Smack’s models learn to identify optimal mission plans through trial and error, much like Google trained its 2017 AlphaGo program. In Smack’s case, the strategy involves running the model through various wargaming scenarios and asking expert analysts to provide a signal that tells the model whether the chosen strategy will pay off. The startup may not have the budget of a conventional, pioneering AI lab, but it is spending millions training the first AI models, Markoff says.

Battle Lines

The military utilize of artificial intelligence has become a warm topic in Silicon Valley after Defense Department officials reached an agreement with Anthropic executives on terms of a contract worth about $200 million.

One of the issues that led to the breakdown that led to Defense Secretary Pete Hegseth labeling Anthropic a supply chain risk was Anthropic’s desire to limit the utilize of its models in autonomous weapons.

Markoff says the confusion overshadows the fact that today’s huge language models are not optimized for military applications. General-purpose models like Claude do a good job of summarizing reports, he says. However, they are not trained in military data and lack a human-level understanding of the physical world, making them unsuitable for controlling physical equipment. “I can tell you they have absolutely no ability to identify the target,” Markoff claims.

“No one I know in the War Department is talking about fully automating the kill chain,” he says, referring to the steps involved in deciding whether to utilize lethal force.

Scope of the mission

The U.S. and other militaries already utilize autonomous weapons in some situations, including missile defense systems that must respond at superhuman speeds.

“The United States and more than 30 other states are already deploying weapons systems with varying degrees of autonomy, including some that I would describe as fully autonomous,” says Rebecca Crootof, a specialist in autonomous weapons legal issues at the University of University of Richmond School of Law.

According to Markoff, in the future, specialized models like the one Smack is working on could also be used for mission planning purposes.
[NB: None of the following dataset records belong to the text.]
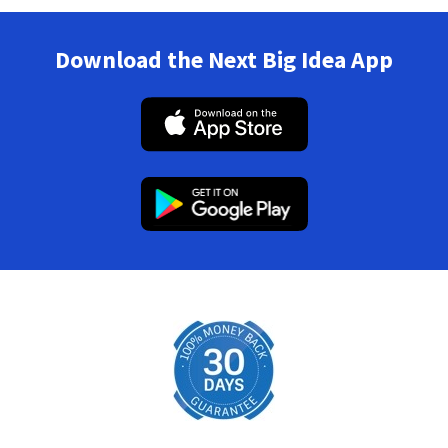
Download the Next Big Idea App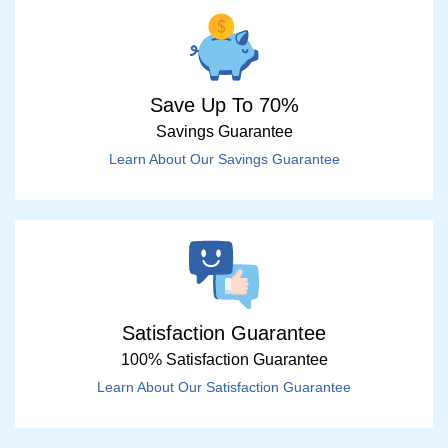
Save Up To 70%
Savings Guarantee
Learn About Our Savings Guarantee
Satisfaction Guarantee
100% Satisfaction Guarantee
Learn About Our Satisfaction Guarantee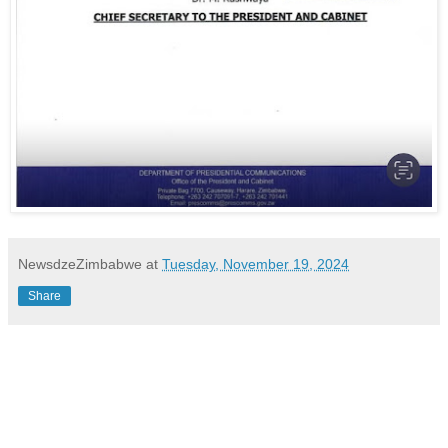
NewsdzeZimbabwe
at
Tuesday, November 19, 2024
Share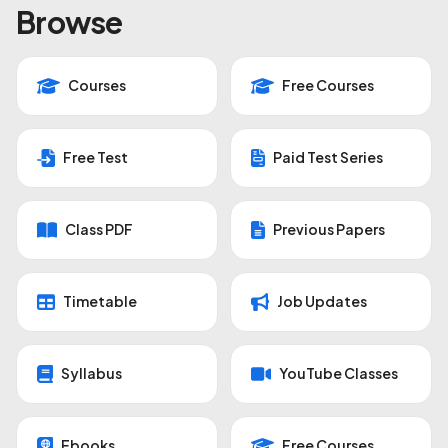
Browse
Courses
Free Courses
Free Test
Paid Test Series
Class PDF
Previous Papers
Timetable
Job Updates
Syllabus
YouTube Classes
Ebooks
Free Courses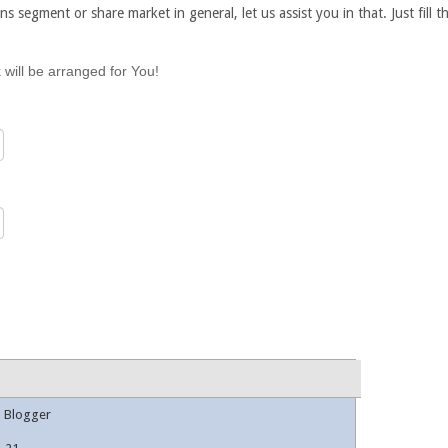
ns segment or share market in general, let us assist you in that. Just fill
 will be arranged for You!
l Blogger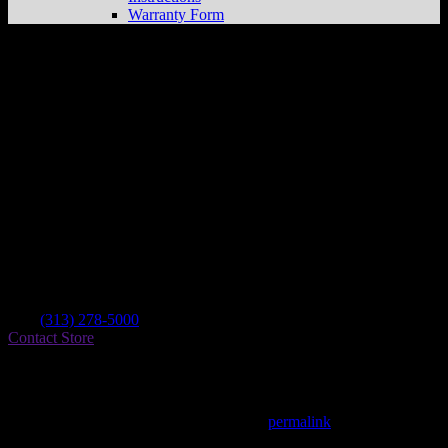
Warranty Form
Rosenau Powersports
Store in Dearborn
Heights
Dealer
Address
24732 Ford Rd
48127 Dearborn Heights , MI, US
Contact
Tel.:
(313) 278-5000
Contact Store
Find on Map
This entry was posted in . Bookmark the
permalink
.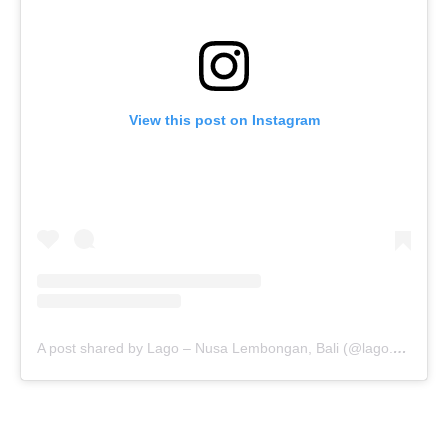
View this post on Instagram
A post shared by Lago – Nusa Lembongan, Bali (@lago.bali)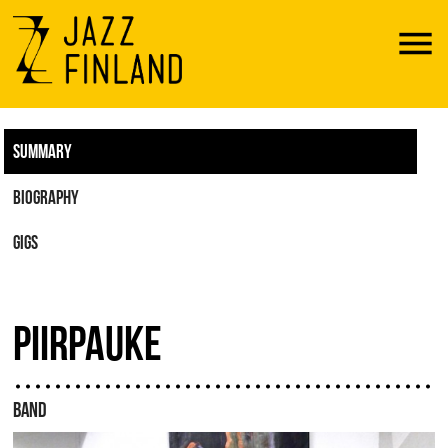
Menu
SUMMARY
BIOGRAPHY
GIGS
PIIRPAUKE
BAND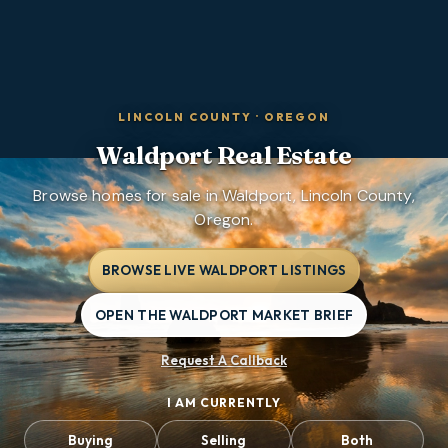
LINCOLN COUNTY
·
OREGON
Waldport
Real Estate
Browse homes for sale in Waldport, Lincoln County,
Oregon.
BROWSE LIVE WALDPORT LISTINGS
OPEN THE WALDPORT MARKET BRIEF
Request A Callback
I AM CURRENTLY
Buying
Selling
Both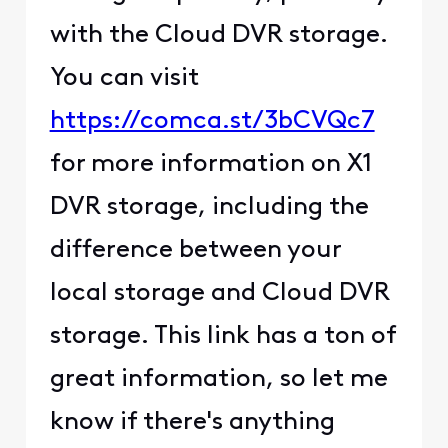
with the Cloud DVR storage.
You can visit
https://comca.st/3bCVQc7
for more information on X1
DVR storage, including the
difference between your
local storage and Cloud DVR
storage. This link has a ton of
great information, so let me
know if there's anything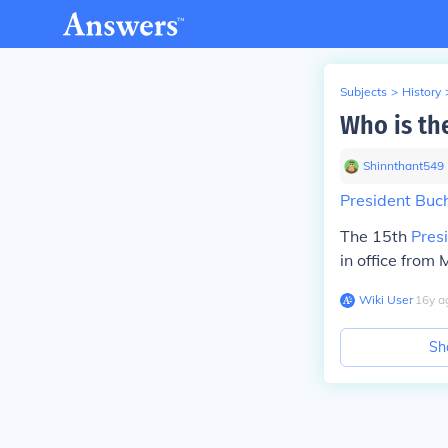
Subjects
>
History
Who is the
Shinnthant549
President Bu
The 15th
Pres
in office from
Wiki User
∙
16
y
a
Sh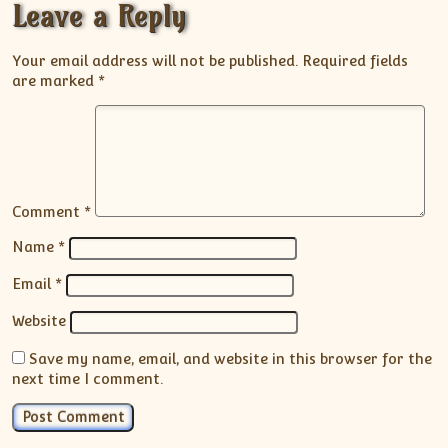
Leave a Reply
Your email address will not be published.
Required fields
are marked
*
Comment
*
Name
*
Email
*
Website
Save my name, email, and website in this browser for the
next time I comment.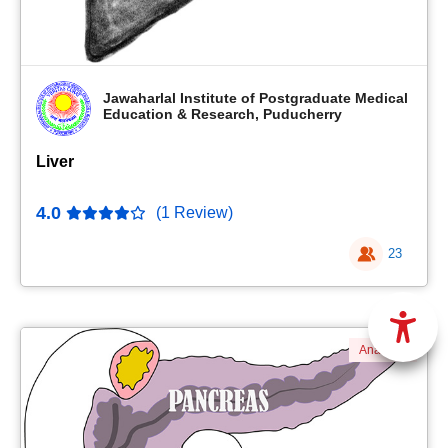
Jawaharlal Institute of Postgraduate Medical
Education & Research, Puducherry
Liver
4.0
(1 Review)
23
Anatomy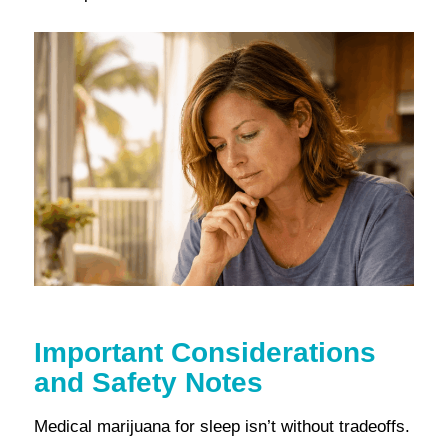
Important Considerations
and Safety Notes
Medical marijuana for sleep isn’t without tradeoffs.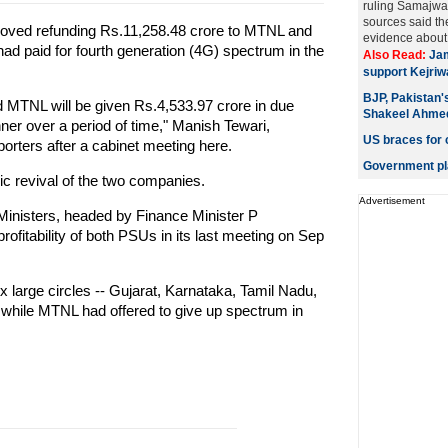
ruling Samajwad
sources said t
oved refunding Rs.11,258.48 crore to MTNL and
evidence about a
ad paid for fourth generation (4G) spectrum in the
Also Read:
Jam
support Kejriw
BJP, Pakistan's
 MTNL will be given Rs.4,533.97 crore in due
Shakeel Ahme
ner over a period of time," Manish Tewari,
US braces for 
porters after a cabinet meeting here.
Government pla
ic revival of the two companies.
Advertisement
inisters, headed by Finance Minister P
ofitability of both PSUs in its last meeting on Sep
 large circles -- Gujarat, Karnataka, Tamil Nadu,
while MTNL had offered to give up spectrum in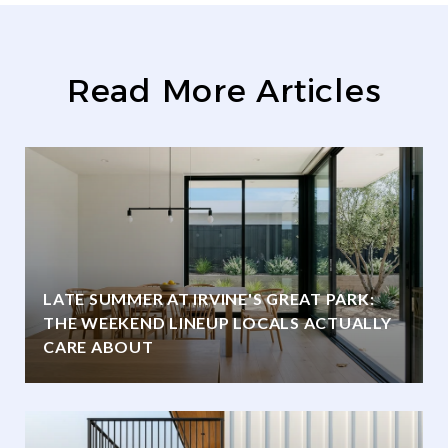
Read More Articles
LATE SUMMER AT IRVINE'S GREAT PARK:
THE WEEKEND LINEUP LOCALS ACTUALLY
CARE ABOUT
The company’s models are intended to facilitate commanders automate much of the work involved in drafting mission plans. Markoff says military mission planning is still typically done by hand, using whiteboards and notebooks.

Markoff argues that if the United States went to war with a “close peer” such as Russia or China, automated decision-making could provide the United States with much-needed “decision-making dominance.”

However, it is still an open question whether AI can be reliably used in such circumstances. A recent experiment conducted by a researcher from King’s College London alarmingly showed that the LLM had a tendency to escalate nuclear conflicts in war games.